The U.S. results, drawn from a unique combination of Census Bureau, earnings and employer data, reveal that only about one-quarter of the wage gap is due to pay inequality within the same job and company. Instead, the majority stems from structural barriers that limit immigrants’ access to better-paying workplaces.

“These findings are important because they show that most of the immigrant wage gap isn’t about being paid less for the same work—it’s about not getting into the highest-paying jobs and firms in the first place,” says Donald Tomaskovic-Devey, professor of sociology and founding director of the Center for Employment Equity at UMass Amherst.

Key U.S. Findings

  • First-generation immigrants with legal status in the U.S. earn 10.6% less than comparable native-born workers.
  • 3.4%, a third of that gap, is attributable to unequal pay for the same job at the same employer.
  • No data was available on second-generation immigrants in the U.S., but other countries showed persistent but smaller gaps into the next generation.


The study suggests that efforts to close immigrant wage gaps should focus on increasing immigrants’ access to better jobs and firms. Promising approaches include:

  • Language and skills training
  • Recognition of foreign credentials
  • Access to professional networks
  • Employer anti-bias interventions

“Improving job access is essential,” says co-author Andrew Penner, professor of sociology at the University of California, Irvine. “This means addressing the barriers that keep immigrants out of the highest-paying firms and occupations.”

As of 2023, immigrants constituted approximately 14% of the U.S. population, totaling over 47 million people. There are approximately 1 million new long-term permanent residents annually. U.S. immigration policy encompasses diverse pathways, including family-based migration, employment-based visas, the Diversity Visa Lottery and humanitarian protection. Immigration has been a defining feature of the U.S. population since its founding, with distinct waves shaped by economic needs, political developments and global conflicts.

“For almost 250 years, we have been a nation of immigrants, and this pay gap indicates that we can do more as a country to help people following the paths of our forebears realize the American dream,” Tomaskovic-Devey adds.

Global Comparison

The study includes 13.5 million individuals in nine immigrant-receiving countries: the U.S., Canada, France, Germany, Denmark, Netherlands, Norway, Spain and Sweden.

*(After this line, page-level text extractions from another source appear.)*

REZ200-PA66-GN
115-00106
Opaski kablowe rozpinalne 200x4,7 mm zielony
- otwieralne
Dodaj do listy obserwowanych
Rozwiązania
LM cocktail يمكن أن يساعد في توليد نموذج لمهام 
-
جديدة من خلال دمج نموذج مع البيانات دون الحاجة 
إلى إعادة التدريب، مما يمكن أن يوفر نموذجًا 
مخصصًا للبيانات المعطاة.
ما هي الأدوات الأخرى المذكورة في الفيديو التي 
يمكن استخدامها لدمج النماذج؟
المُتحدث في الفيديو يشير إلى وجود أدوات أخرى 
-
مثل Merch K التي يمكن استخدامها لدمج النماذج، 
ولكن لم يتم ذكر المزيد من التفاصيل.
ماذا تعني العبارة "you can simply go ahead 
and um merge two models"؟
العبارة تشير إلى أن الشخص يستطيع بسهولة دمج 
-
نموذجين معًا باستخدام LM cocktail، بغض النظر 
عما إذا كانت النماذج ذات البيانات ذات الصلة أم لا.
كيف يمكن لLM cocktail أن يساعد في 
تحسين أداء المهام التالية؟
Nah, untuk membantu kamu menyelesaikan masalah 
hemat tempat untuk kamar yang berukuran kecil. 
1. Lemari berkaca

The U.S. had one of the smallest pay gaps (10.6%) among the nine countries studied. By contrast, Canada showed a 27.5% gap and Spain a 29.3% gap. The most favorable outcomes for immigrants were in Sweden (7% gap) and Denmark (9.2%).

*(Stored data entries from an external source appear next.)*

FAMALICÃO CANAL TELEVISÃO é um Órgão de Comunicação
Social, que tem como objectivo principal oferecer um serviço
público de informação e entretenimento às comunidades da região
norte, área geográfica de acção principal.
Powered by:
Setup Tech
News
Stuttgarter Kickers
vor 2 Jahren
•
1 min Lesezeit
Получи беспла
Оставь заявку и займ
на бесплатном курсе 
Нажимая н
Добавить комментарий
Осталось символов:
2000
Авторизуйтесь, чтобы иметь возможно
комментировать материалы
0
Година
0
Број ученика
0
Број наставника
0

The authors identify two main sources of the immigrant-native pay gap:

  1. Sorting—Immigrants are more likely to work in lower-paying industries, occupations and firms.
  2. Within-job inequality—In all countries immigrants are paid less than natives doing the same job for the same employer, but these gaps are relatively small.

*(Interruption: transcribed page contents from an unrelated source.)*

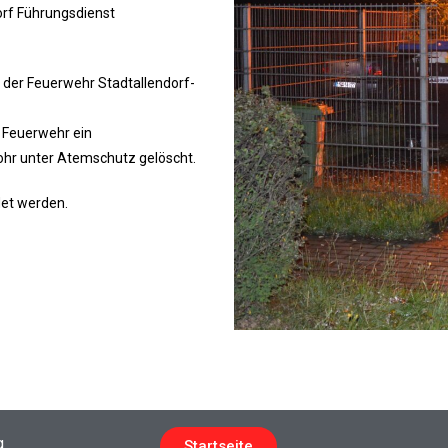
orf Führungsdienst
 der Feuerwehr Stadtallendorf-
r Feuerwehr ein
ohr unter Atemschutz gelöscht.
det werden.
g
Startseite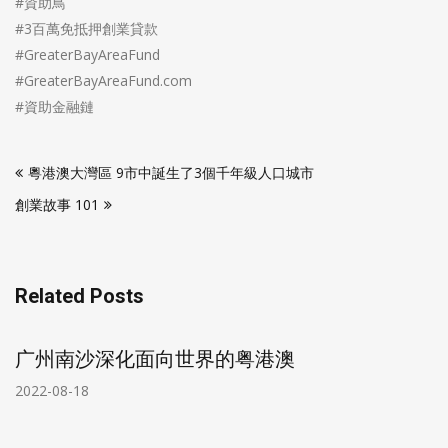
#資助鳥
#3百萬免抵押創業貸款
#GreaterBayAreaFund
#GreaterBayAreaFund.com
#資助金融鏈
Post
粵港澳大灣區 9市中誕生了3個千年級人口城市
navigation
創業故事 101
Related Posts
广州南沙深化面向世界的粤港澳
2022-08-18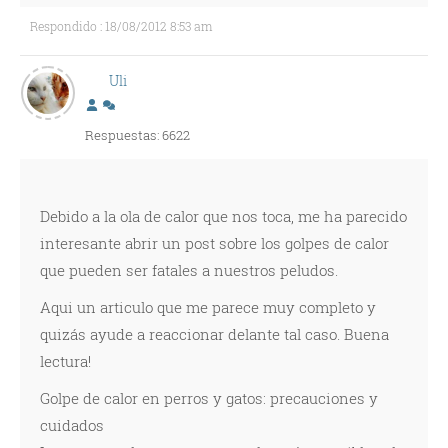
Respondido : 18/08/2012 8:53 am
Uli
Respuestas: 6622
Debido a la ola de calor que nos toca, me ha parecido
interesante abrir un post sobre los golpes de calor
que pueden ser fatales a nuestros peludos.
Aqui un articulo que me parece muy completo y
quizás ayude a reaccionar delante tal caso. Buena
lectura!
Golpe de calor en perros y gatos: precauciones y
cuidados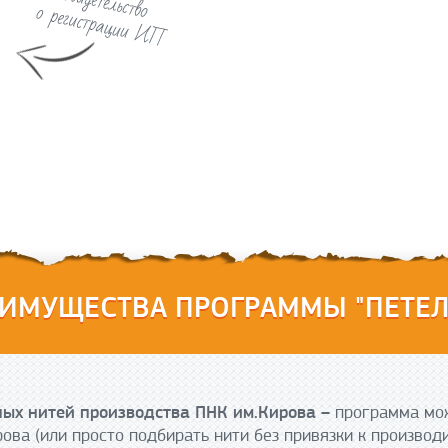
ИМУЩЕСТВА ПРОГРАММЫ "ПЕТЕЛ
ых нитей производства ПНК им.Кирова –
программа мож
ова (или просто подбирать нити без привязки к производ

Across the nine countries, three-quarters of the 17.9% average wage gap for immigrants was due to sorting; just one-quarter stemmed from unequal pay within jobs. In the U.S., this pattern was consistent: structural job access—not wage discrimination—was the dominant force.

The study also exposes persistent disadvantages for immigrants from certain world regions, including Sub-Saharan Africa, Latin America and the Middle East. Across all countries, immigrants from these regions faced larger wage gaps than immigrants from Western or Asian countries.

The international research is the latest in a series of high-profile publications from a team spanning over a dozen countries in North America and Europe that has been investigating the dynamics of workplace earnings distributions for the last decade.